* _Document section_:
Chuck Marohn shares the Strong Towns message for audiences across the continent on a weekly basis during our busy seasons (spring and fall). In fact, he’s on the road right now. (Take a look at our event calendar to get an idea of the diverse range of towns and cities where Chuck will be speaking in the coming months and make sure to sign up for our email list to get notified when he’s speaking near you.) However, if you aren’t attending these events or tuning into our weekly update podcast where we discuss them, you probably don’t give them much thought.

The message of incremental growth and bottom-up action to build financially resilient places is applicable everywhere. We’ve hosted Curbside Chats in Burlington, Vermont; Vancouver, Canada; San Marcos, Texas and everywhere in between.

Below, you’ll get a taste of one of the many sorts of places where Chuck Marohn speaks—a rural region made up of agricultural communities, vibrant small towns and natural beauty, with plenty of challenges to address. Jason Duba, a Strong Towns member who’s organized this event in Eau Claire, Wisconsin, shares about some of the ways that he hopes the Strong Towns message will impact his community.


Strong Towns events in Eau Claire, Wisconsin

by Jason Duba

A Wisconsin dairy farm (Source: WCWRPW)

A Wisconsin dairy farm (Source: WCWRPW)

The West Central Wisconsin Regional Planning Commission (WCWRPW) is excited to host Strong Towns President Chuck Marohn in Eau Claire next week. The seven-county region that the WCWRPW serves is largely rural, consisting of thriving smaller communities and larger economic and cultural centers. From before settlers arrived to the present day, the Region has relied on agriculture and natural resources. More recently, universities and colleges, health care centers, newer industries, and Interstate Highway 94 have all impacted the Region.

The Region is experiencing challenges that Strong Towns, with its message of development that fosters financial strength and resiliency, can speak to:

  • Our aging population is changing the demands for housing and services.

* _Given problem a_: From the article on Strong Towns events, list every place where Curbside Chats are said to have been hosted.

Listings of boxed layout items
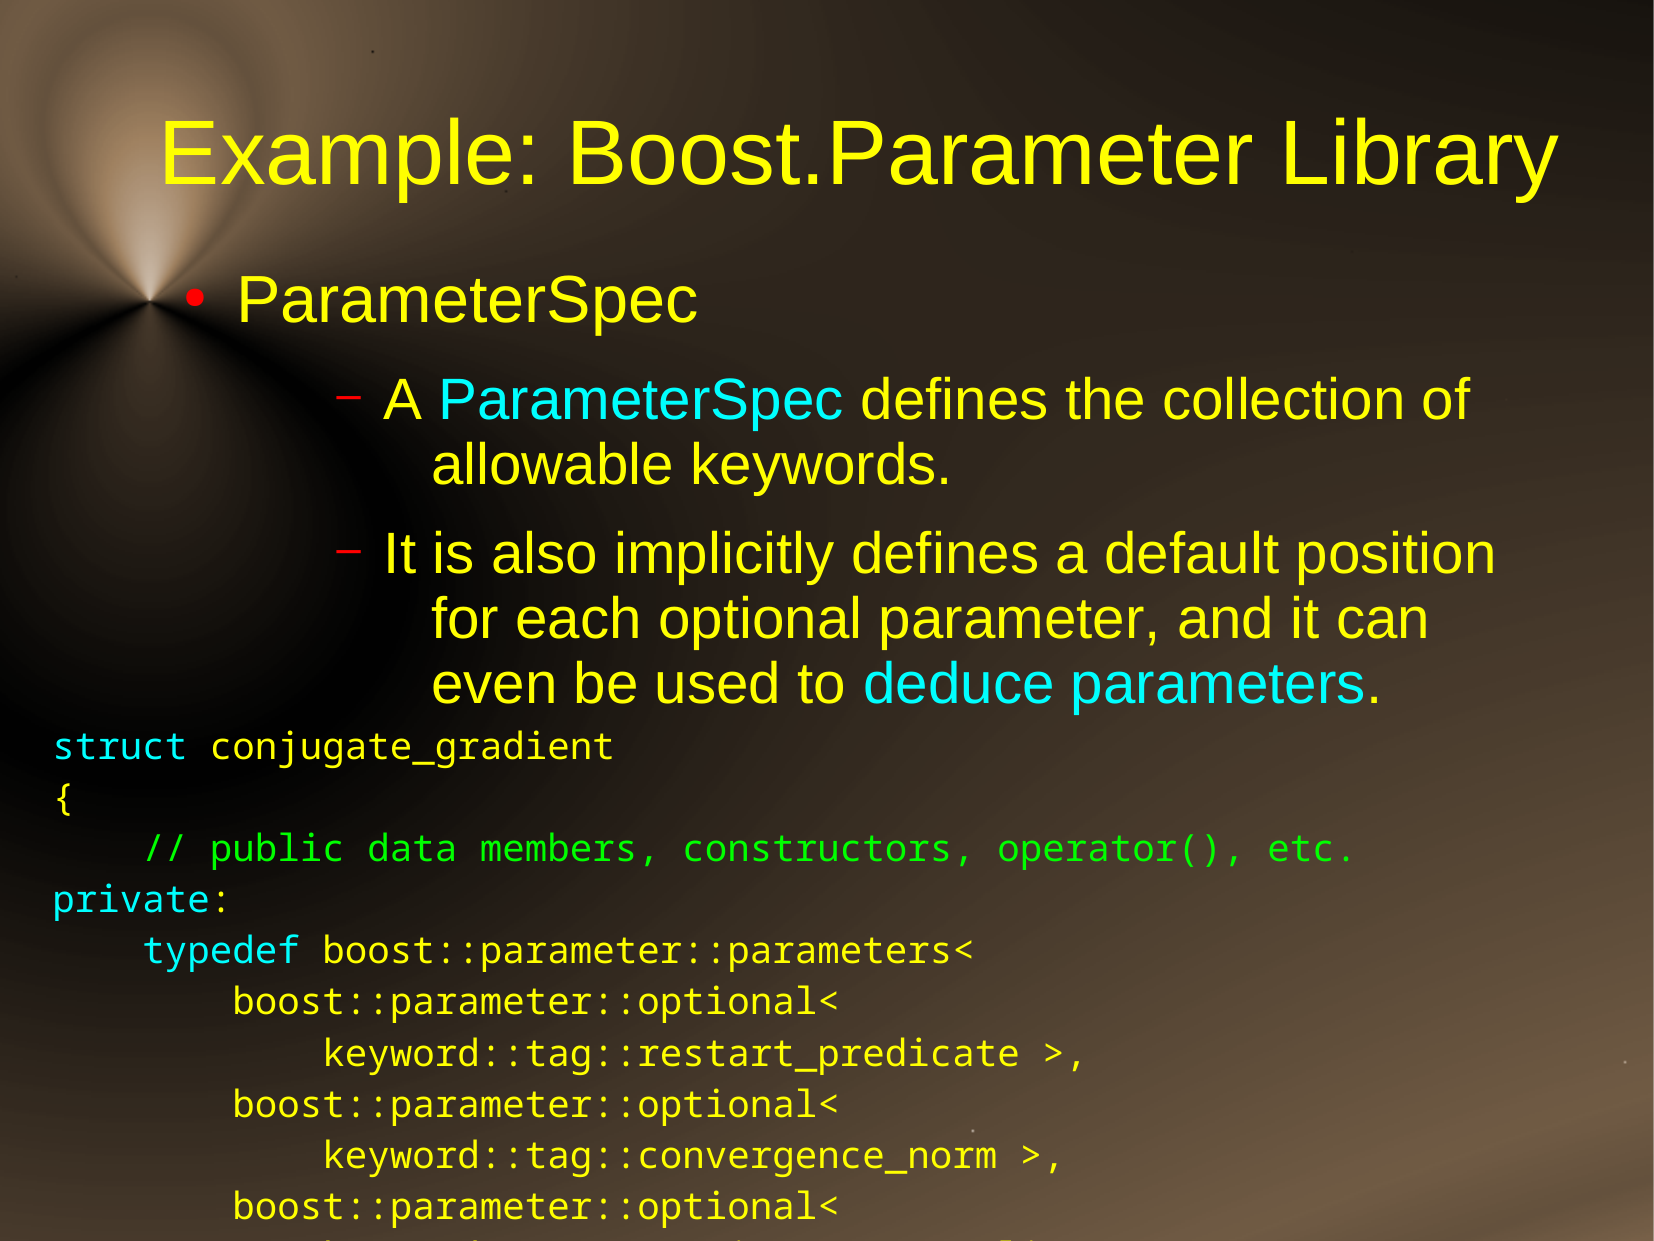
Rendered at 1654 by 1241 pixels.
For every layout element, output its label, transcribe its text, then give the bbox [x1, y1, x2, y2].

title Example: Boost.Parameter Library [150, 56, 1571, 250]
text_box struct conjugate_gradient { // public data members, constructors, operator(), etc. private: typedef boost::parameter::parameters< boost::parameter::optional< keyword::tag::restart_predicate >, boost::parameter::optional< keyword::tag::convergence_norm >, boost::parameter::optional< keyword::tag::matrix_vector_policy > > param_spec; }; [37, 712, 1613, 1215]
list ParameterSpec A ParameterSpec defines the collection of allowable keywords. It is also implicitly defines a default position for each optional parameter, and it can even be used to deduce parameters. [147, 262, 1571, 712]
picture [0, 0, 1654, 1241]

* _Given problem b_: Rewrite the listing from its first line through the line containing "title Example: Boost.Parameter", swapping "layout element" for "page element" and leaving everything else unchanged. Omit the pictures.

* _Response a_: Burlington, Vermont; Vancouver, Canada; San Marcos, Texas

* _Response b_:
Rendered at 1654 by 1241 pixels.
For every page element, output its label, transcribe its text, then give the bbox [x1, y1, x2, y2].

title Example: Boost.Parameter Library [150, 56, 1571, 250]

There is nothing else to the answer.